There are no words, only music, and thanks to the pillar I feared that my inability to draw the piece together into a cohesive narrative was because key moments kept disappearing. The after-show talk shed more light on the sections I had missed and I was able to find my own understanding through Mottram’s discussion of the origins of the piece.
One word: fascinating. It’s hard to describe because it’s not a linear narrative piece; there is a connection between the images, but they are, as Stephen Mottram described them, a ‘series of installations’ that evoke emotion and that emotion or reading, is entirely an audience member’s own.
Originally created in 1995 as a response to the sudden death of his father, Mottram explained that he wanted to create characters that cannot be clearly defined as good or bad, they merely do what they have to do in order to survive.

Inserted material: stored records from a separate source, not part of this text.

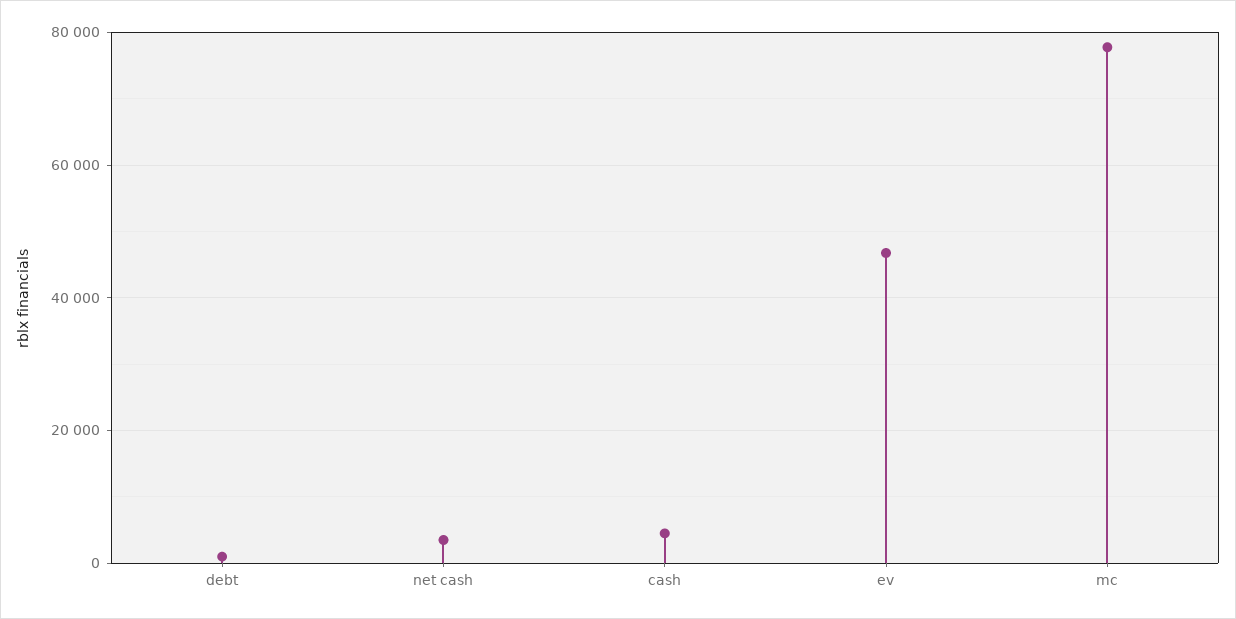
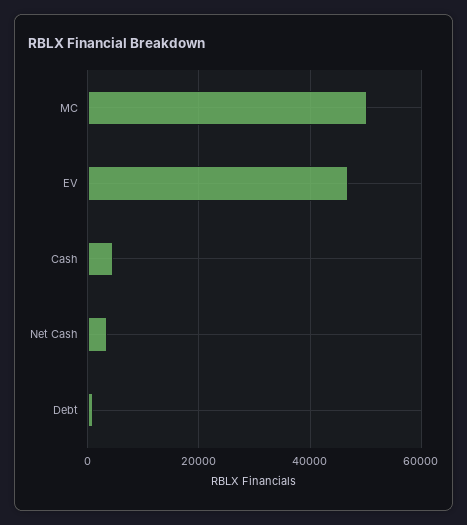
mc: 78000 -> 50000

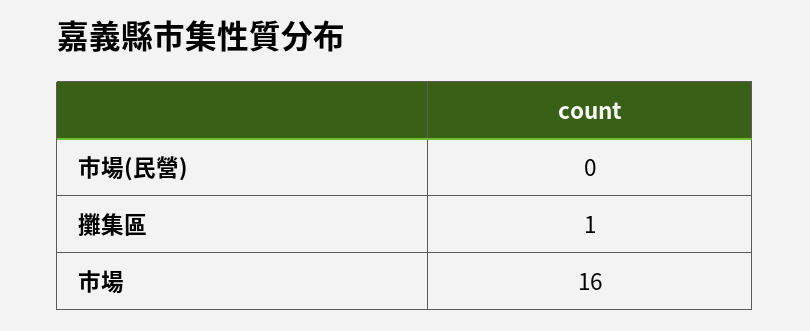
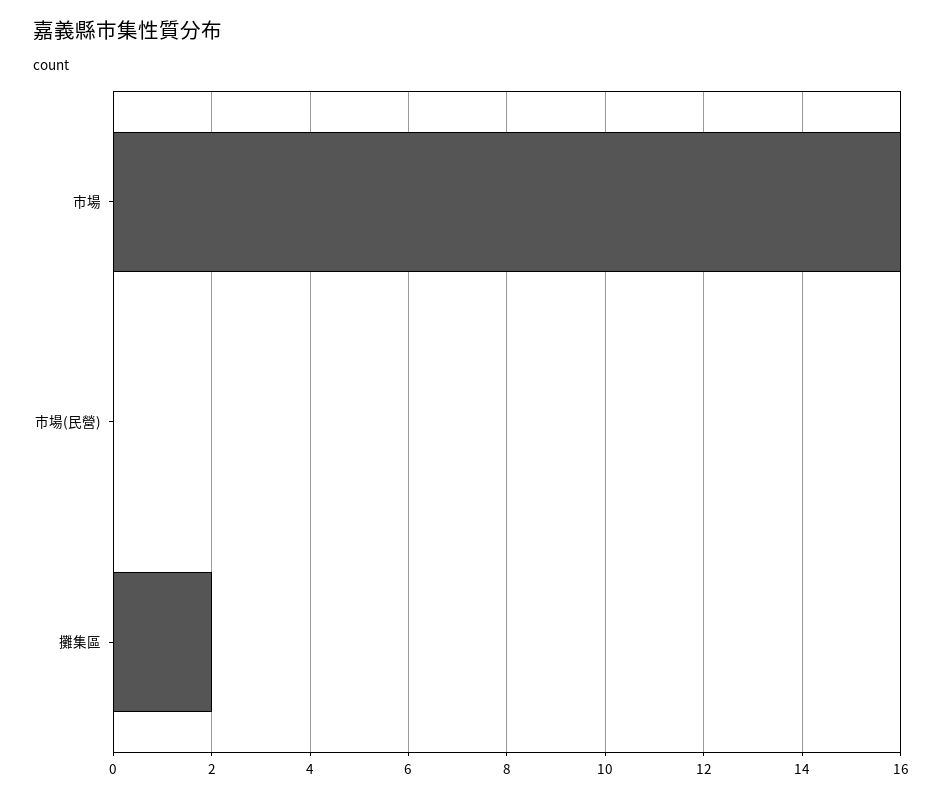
攤集區: 1 -> 2

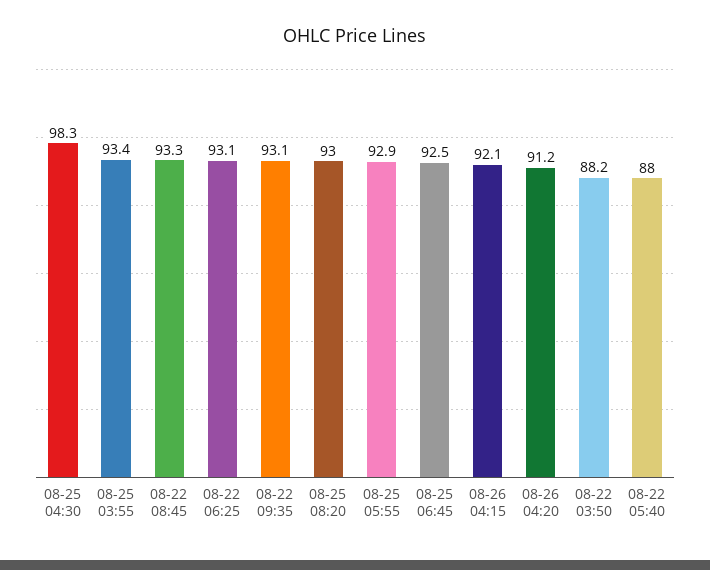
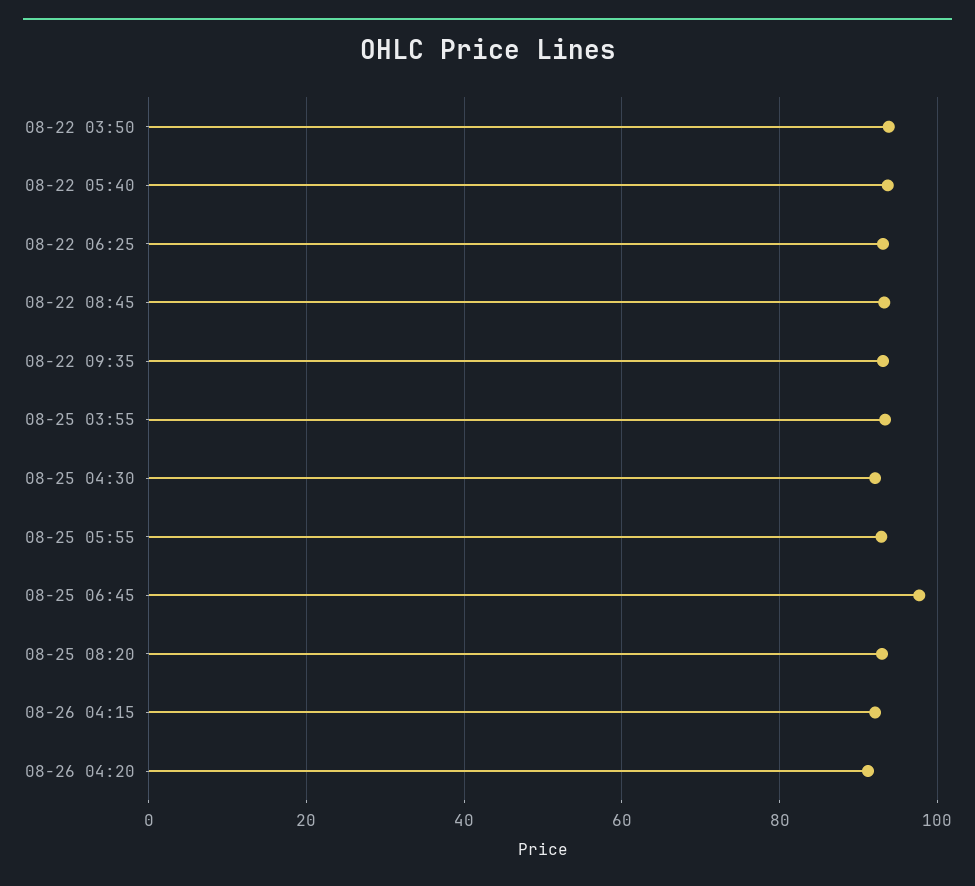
08-25 04:30: 98.3 -> 92
08-25 06:45: 92.5 -> 98
08-22 03:50: 88.2 -> 94
08-22 05:40: 88 -> 94

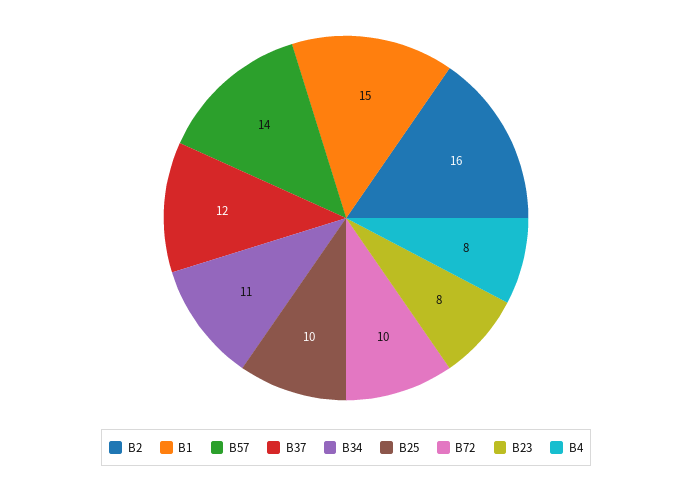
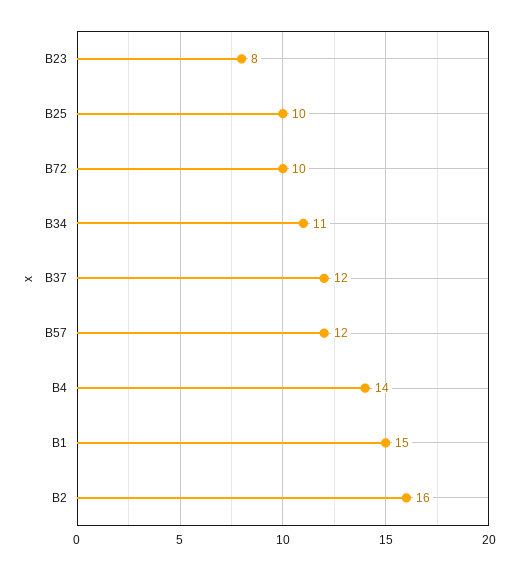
B57: 14 -> 12
B4: 8 -> 14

The world of the characters is simple: everyone contains seeds and everyone wants those seeds in order to gain ‘new life’. The production is dark in both content and lighting design, as the whole piece is performed in a half-light, expressing the inherent ambiguous unease. But there is lightness to be found in some of Mottram’s enchanting marionettes. When asked why one of the seed-carriers disguised itself as a stork, he explained that the idea grew from a joke about ‘bending over backwards to survive’.
Mottram is more of a magician than a puppeteer: he epitomises the notion of bringing an object to life. He even showed us the mechanics of some of his puppets, but it didn’t take away from them, if anything, it made them even more magical.